The practical benefits of this approach could affect many industries. For autonomous vehicles, it shows how we can develop systems that can handle new cities and unusual traffic situations more reliably. In robotics, it could lead to robots that can adapt their learned skills to new environments and tasks rather than needing to be retrained for every variation. For everyday AI interactions, like virtual assistants or customer service systems, this approach could result in AI that better manages novel queries or unusual situations rather than just repeating memorized responses or being unable to stretch its thinking. The visual recognition improvement through RL is particularly relevant for applications involving computer vision, where RL could help develop more robust visual AI systems for everything from medical imaging to quality control in manufacturing. These improvements in generalization could lead to AI systems that feel more naturally intelligent and less brittle in their interactions with humans. Their intelligence will be truly generalizable.

Looking Forward

This research opens exciting new directions for AI development while also raising important questions about how we should approach the training of future AI systems. RL’s superiority in developing generalizable capabilities means we may need to fundamentally rethink how we train large AI models. Rather than focusing on expanding dataset size or model scale, the field might benefit from increased attention to training methods that promote genuine understanding. Deepseek R1’s RL-training approach has demonstrated how effective and efficient it can be. We are also shifting how we evaluate AI systems, moving beyond simple accuracy metrics on test sets to more sophisticated measures of generalization and adaptability. The findings suggest that RL might be necessary for developing more robust and flexible multimodal AI systems — ones that can effectively combine visual, textual, and other forms of information in flexible ways.

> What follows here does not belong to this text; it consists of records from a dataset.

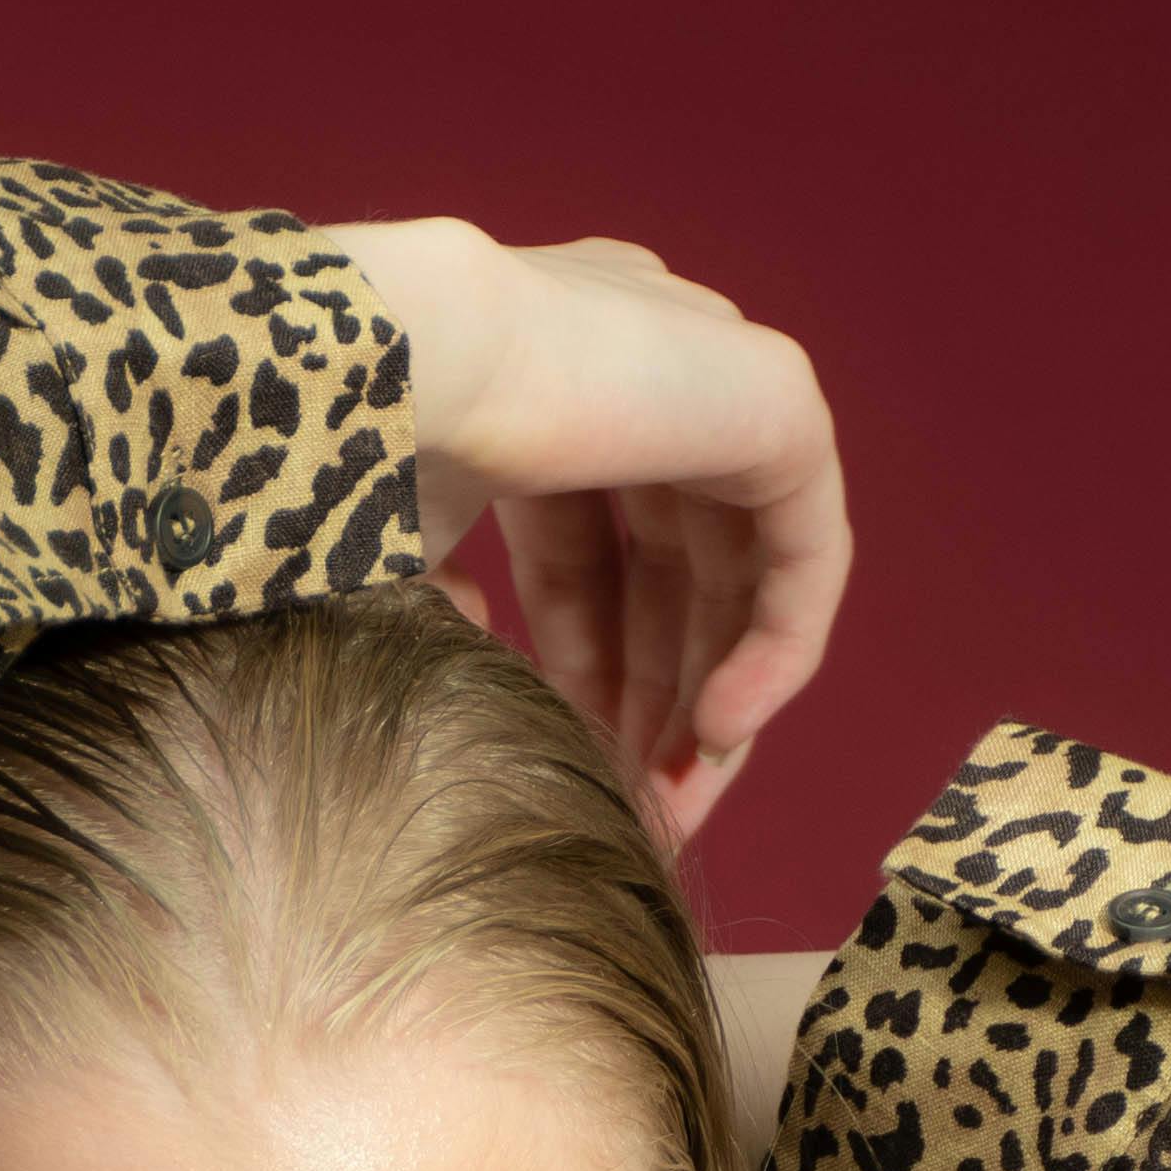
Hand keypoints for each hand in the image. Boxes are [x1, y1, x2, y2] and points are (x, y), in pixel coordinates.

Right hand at [327, 216, 847, 851]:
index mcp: (557, 374)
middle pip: (673, 568)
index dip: (590, 668)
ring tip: (673, 802)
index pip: (598, 545)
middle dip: (652, 700)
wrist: (399, 359)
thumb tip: (476, 640)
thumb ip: (447, 591)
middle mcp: (647, 361)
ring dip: (707, 698)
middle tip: (640, 811)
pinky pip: (806, 552)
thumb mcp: (404, 541)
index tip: (583, 770)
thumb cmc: (364, 443)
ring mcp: (718, 371)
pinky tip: (716, 733)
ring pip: (740, 571)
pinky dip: (774, 651)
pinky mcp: (775, 399)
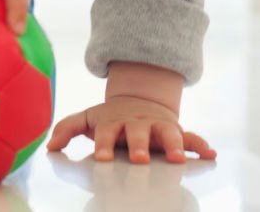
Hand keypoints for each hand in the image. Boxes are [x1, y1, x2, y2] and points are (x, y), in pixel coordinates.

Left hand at [46, 96, 215, 163]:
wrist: (139, 99)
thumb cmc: (111, 118)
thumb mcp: (89, 118)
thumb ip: (68, 128)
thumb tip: (50, 146)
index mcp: (115, 122)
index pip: (108, 133)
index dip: (105, 144)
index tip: (104, 157)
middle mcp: (137, 124)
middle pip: (138, 133)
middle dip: (139, 145)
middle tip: (140, 158)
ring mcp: (158, 126)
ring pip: (168, 132)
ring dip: (174, 144)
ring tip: (179, 157)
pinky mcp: (176, 131)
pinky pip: (192, 136)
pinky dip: (200, 144)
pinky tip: (209, 154)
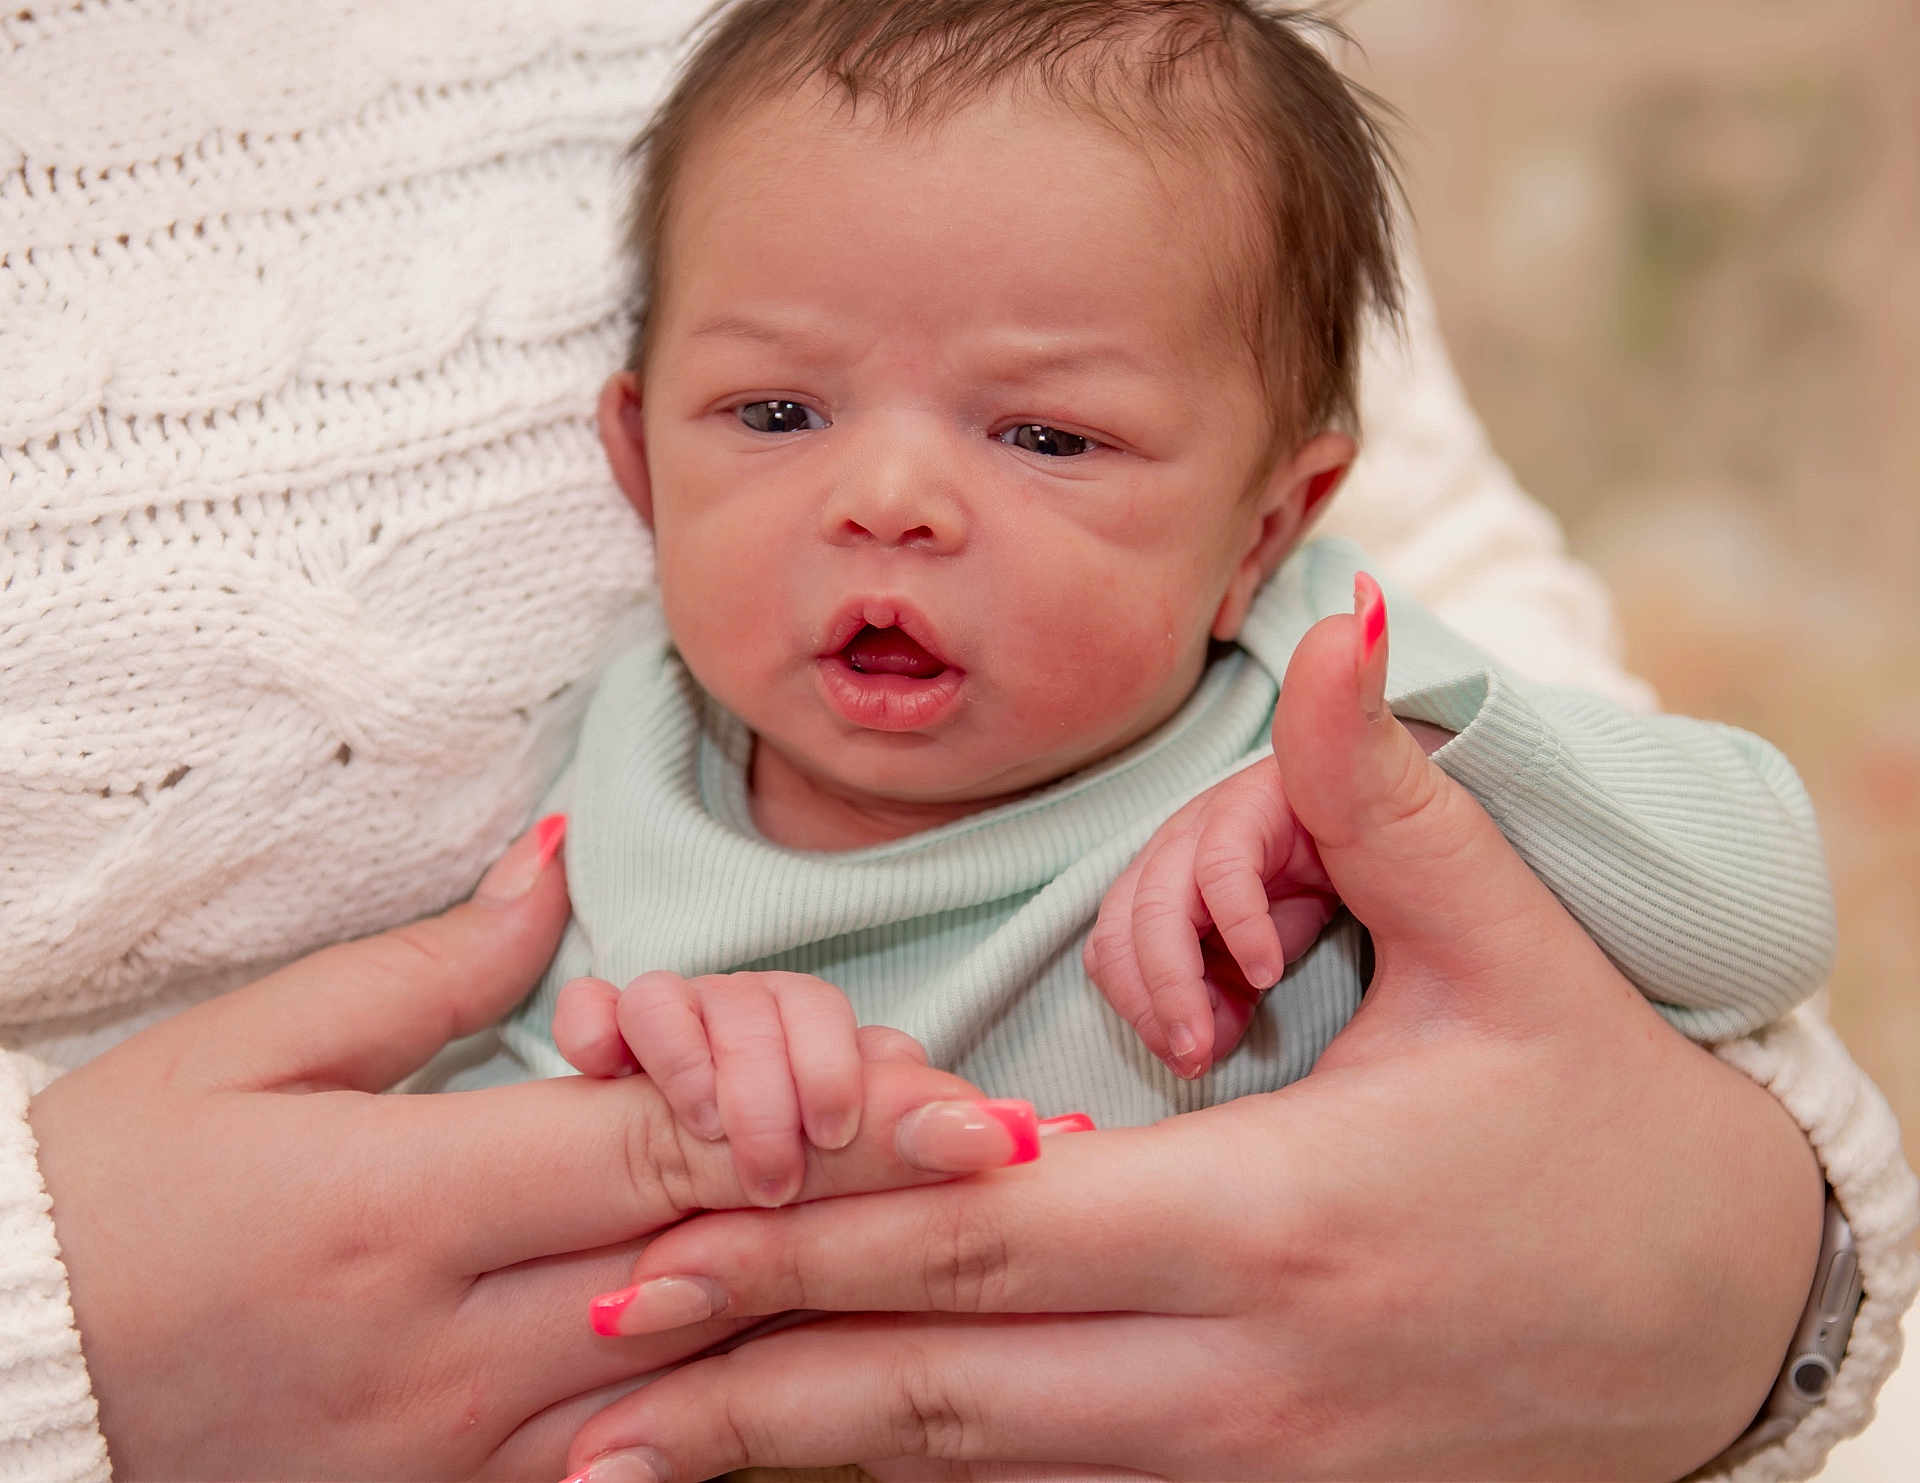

However, there are still many questions. While the research demonstrates RL’s advantages for generalization, we still don’t fully understand why RL produces these benefits or how to optimize the balance between SFT and RL that are both required in training. Questions about scalability and training efficiency also need to be addressed — RL training can be more computationally intensive and less stable than SFT. Future research needs to explore how these findings extend to other types of tasks and domains, and whether there might be ways to achieve similar generalization benefits through other training approaches. There’s also the broader question of how these insights might apply to the development of more advanced AI systems, particularly as we move toward more general artificial intelligence (AGI). The complementary roles of SFT and RL discovered in this research might provide clues about how to develop AI systems that combine reliable task performance with genuine adaptability and understanding.

Conclusion

This research by Chu et al. shows how different training approaches affect AI systems’ ability to learn and adapt. By showing that reinforcement learning leads to better generalization while supervised fine-tuning tends toward memorization, it provides insights for developing more capable and reliable AI systems. The finding that these methods work best in combination — with SFT providing a foundation that RL can build upon — draws a practical roadmap for future AI development. As we deploy AI in increasingly complex and unpredictable real-world situations, the ability to generalize learning beyond training examples becomes critically important. This research suggests that by combining training approaches and incorporating sufficient verification steps, we can develop AI systems that do not just memorize but truly understand — systems that can adapt to new situations, recognize novel patterns, and handle unexpected challenges. Generalizing AI can reliably serve everything from autonomous vehicles to medical diagnosis, while maintaining the flexibility to adapt as circumstances change.